Blowfish

Introduction

**Blowfish는 분자 독성 예측을 수행하기 위해 개발된 대형 언어 모델(LLM)입니다.

Qwen3-14B를 기반으로 파인튜닝(Fine-tuning)되었으며, 단순한 이진 분류를 넘어 Chain-of-Thought (CoT) 방식을 통해 독성 판정의 화학적/생물학적 근거를 논리적으로 설명합니다.
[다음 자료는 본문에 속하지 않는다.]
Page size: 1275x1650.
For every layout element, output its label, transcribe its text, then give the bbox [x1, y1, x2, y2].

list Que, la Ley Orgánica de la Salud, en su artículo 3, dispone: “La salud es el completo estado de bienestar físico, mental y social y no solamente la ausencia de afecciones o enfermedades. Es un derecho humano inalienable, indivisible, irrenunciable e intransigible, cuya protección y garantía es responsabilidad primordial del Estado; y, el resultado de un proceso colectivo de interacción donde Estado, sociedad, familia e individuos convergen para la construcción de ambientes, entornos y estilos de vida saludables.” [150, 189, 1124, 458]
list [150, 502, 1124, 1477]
사용자가 입력한 SMILES, Cell Line, Bio Assay, 그리고 주요 RDKit Features을 종합적으로 분석하여 최종적으로 독성 여부(독성 / 비독성)를 판단합니다.

주요 특징

Base Model: Qwen3-14B
Task: 이진 독성 예측 (Binary Toxicity Prediction) 및 분자 구조 분석
Language: 한국어 (시스템 지시문), 영어 (화학적 추론 및 답변)
Input Data:
- SMILES Code
- Cell Line / Cell Type
- Bio Assay Name
- RDKit Features (SHAP Value 기준 상/하위 Feature 각 3개)

프롬프트 형식

모델의 성능을 최적화하기 위해 학습 시 사용된 프롬프트 형식을 준수해야 합니다.

시스템 프롬프트 (System Prompt)

"당신은 분자 독성 예측에 특화된 화학정보학/독성학 전문가입니다. 사용자는 독성/비독성에 영향을 많이 끼치는 Feature 3개씩을 제공합니다... (중략) ... tool call을 사용하지 마세요."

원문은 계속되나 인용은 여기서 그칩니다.